A presença de pessoas com deficiência em classes comuns, assim como a educação inclusiva transversal —da primeira infância até o ensino superior— , são passos importantes para transformar também os alunos sem deficiência.
Nesses anos atendendo pessoas com deficiência e suas famílias pela Turma do Jiló, enxergamos que sua frequência escolar está diretamente relacionada a questões sociais e financeiras.
Como conseguir o acesso de uma pessoa com deficiência pertencente a classes sociais com renda baixa e sem infraestrutura digna para cumprir a logística escolar diária?
Políticas sociais de moradia e habitação, portanto, precisam alcançar com mais prioridade essas famílias. Qualquer infraestrutura, independentemente se houver ou não uma pessoa com deficiência, deve ser desenvolvida com acessibilidade, cuidados que ajudarão também idosos, crianças e outros grupos.
Além disso, a futura administração nacional tem a oportunidade de desenvolver um programa de moradia assistida para adultos com deficiência, proporcionando qualidade de vida e autonomia para essas pessoas que um dia podem não contar com a família.

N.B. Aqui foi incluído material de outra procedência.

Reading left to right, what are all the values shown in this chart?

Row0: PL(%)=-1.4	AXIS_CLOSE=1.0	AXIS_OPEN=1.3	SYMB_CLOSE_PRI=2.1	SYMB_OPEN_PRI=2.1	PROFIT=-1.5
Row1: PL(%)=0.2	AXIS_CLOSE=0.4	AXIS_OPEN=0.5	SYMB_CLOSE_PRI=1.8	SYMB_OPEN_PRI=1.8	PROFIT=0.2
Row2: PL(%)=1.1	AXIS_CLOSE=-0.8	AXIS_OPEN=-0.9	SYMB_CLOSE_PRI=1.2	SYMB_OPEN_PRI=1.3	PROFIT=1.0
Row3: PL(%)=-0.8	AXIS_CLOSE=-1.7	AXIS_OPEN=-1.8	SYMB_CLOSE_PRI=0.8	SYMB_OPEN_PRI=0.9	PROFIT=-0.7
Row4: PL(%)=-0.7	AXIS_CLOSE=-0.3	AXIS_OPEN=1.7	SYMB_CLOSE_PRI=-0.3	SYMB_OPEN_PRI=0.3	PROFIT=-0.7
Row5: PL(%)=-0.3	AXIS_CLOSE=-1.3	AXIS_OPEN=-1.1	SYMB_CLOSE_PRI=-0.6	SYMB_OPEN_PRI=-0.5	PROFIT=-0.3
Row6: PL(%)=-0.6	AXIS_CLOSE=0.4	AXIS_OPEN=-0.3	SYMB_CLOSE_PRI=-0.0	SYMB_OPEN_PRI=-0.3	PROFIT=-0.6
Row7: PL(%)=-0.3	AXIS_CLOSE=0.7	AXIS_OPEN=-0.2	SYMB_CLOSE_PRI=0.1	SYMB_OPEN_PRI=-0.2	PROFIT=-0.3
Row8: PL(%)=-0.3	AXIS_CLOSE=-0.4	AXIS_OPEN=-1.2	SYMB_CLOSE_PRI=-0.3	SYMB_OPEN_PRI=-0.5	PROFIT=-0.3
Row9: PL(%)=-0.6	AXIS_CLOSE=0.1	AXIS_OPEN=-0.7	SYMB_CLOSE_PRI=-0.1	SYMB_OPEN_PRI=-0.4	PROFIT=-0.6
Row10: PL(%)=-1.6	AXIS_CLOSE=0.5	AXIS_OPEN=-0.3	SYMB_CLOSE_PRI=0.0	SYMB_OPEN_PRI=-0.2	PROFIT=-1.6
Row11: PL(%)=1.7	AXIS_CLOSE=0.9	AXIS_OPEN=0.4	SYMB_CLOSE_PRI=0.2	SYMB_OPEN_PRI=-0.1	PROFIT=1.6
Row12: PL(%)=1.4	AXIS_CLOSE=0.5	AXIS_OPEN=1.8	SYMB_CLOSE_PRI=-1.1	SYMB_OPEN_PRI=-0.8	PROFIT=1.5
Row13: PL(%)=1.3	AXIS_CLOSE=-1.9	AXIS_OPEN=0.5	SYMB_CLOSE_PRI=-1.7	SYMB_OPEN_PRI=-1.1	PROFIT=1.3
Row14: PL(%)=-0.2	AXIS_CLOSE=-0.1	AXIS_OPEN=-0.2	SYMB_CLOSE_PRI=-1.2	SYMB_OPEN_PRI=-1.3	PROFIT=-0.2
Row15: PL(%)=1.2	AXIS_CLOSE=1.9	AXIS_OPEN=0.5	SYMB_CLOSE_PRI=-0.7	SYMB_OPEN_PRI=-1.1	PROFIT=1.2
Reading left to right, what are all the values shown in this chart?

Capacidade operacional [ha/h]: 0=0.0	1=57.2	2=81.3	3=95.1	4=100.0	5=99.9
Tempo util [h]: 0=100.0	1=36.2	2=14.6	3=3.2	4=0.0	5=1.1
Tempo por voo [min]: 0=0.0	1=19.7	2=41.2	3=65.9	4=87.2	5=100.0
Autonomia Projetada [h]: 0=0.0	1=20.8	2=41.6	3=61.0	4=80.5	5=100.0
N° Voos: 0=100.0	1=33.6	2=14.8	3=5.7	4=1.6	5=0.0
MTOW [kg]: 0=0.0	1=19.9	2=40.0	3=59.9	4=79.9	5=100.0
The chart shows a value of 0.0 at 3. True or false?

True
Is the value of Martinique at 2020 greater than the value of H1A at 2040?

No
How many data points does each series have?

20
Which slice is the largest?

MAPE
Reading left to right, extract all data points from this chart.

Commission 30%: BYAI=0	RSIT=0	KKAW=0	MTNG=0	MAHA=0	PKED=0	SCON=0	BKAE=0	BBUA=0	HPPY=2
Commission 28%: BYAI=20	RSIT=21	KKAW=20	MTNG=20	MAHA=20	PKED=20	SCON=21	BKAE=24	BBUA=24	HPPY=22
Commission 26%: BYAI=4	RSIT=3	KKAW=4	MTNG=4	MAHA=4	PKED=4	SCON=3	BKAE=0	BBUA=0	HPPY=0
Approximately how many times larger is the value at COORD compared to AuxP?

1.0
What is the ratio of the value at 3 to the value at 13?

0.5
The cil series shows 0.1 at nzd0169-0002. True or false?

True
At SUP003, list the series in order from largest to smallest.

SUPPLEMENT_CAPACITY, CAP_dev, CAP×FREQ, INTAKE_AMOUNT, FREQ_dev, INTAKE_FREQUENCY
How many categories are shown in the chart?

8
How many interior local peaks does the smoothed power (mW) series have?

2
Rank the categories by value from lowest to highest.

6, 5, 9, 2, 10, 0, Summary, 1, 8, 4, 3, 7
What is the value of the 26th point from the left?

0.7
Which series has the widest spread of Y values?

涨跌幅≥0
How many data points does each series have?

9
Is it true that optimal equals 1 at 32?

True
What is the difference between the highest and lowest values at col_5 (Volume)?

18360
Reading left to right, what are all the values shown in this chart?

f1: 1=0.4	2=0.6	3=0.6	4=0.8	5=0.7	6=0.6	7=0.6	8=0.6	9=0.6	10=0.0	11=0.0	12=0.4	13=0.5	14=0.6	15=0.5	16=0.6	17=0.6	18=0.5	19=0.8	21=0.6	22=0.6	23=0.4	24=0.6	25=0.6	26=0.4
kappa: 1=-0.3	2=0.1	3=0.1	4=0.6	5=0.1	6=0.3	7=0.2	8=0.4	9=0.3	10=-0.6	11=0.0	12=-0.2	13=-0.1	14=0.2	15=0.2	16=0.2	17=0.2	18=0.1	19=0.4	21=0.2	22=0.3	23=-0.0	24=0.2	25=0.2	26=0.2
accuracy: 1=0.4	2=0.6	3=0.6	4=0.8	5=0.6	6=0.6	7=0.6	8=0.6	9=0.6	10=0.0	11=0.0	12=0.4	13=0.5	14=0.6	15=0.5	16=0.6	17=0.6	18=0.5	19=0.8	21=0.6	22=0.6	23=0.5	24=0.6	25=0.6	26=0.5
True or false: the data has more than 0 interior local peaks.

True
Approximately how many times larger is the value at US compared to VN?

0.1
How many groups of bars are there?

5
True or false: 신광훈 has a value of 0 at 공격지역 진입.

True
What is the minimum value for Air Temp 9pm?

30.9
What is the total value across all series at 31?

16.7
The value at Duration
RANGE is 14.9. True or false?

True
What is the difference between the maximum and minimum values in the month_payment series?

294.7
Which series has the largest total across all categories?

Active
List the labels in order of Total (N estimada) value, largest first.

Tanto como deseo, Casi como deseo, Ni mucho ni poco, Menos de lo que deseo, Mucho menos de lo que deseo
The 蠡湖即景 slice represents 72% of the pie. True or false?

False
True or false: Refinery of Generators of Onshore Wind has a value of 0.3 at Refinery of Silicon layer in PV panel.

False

Por décadas, fomos ensinados de que uma pessoa com deficiência deveria ser cuidada em um lugar à parte, como se um muro existisse para não enxergarmos o que acontece lá dentro.
Essa metodologia arcaica esconde as virtudes que as pessoas com deficiência têm, impedindo que essas qualidades sejam usadas para o bem da sociedade.
A limitação não está na pessoa com deficiência, mas sim nos meios que não oferecem condições para ela exercer a cidadania. A inclusão ensina as pessoas a lidar com as diferenças e entender que o mundo evolui quando ninguém fica para trás.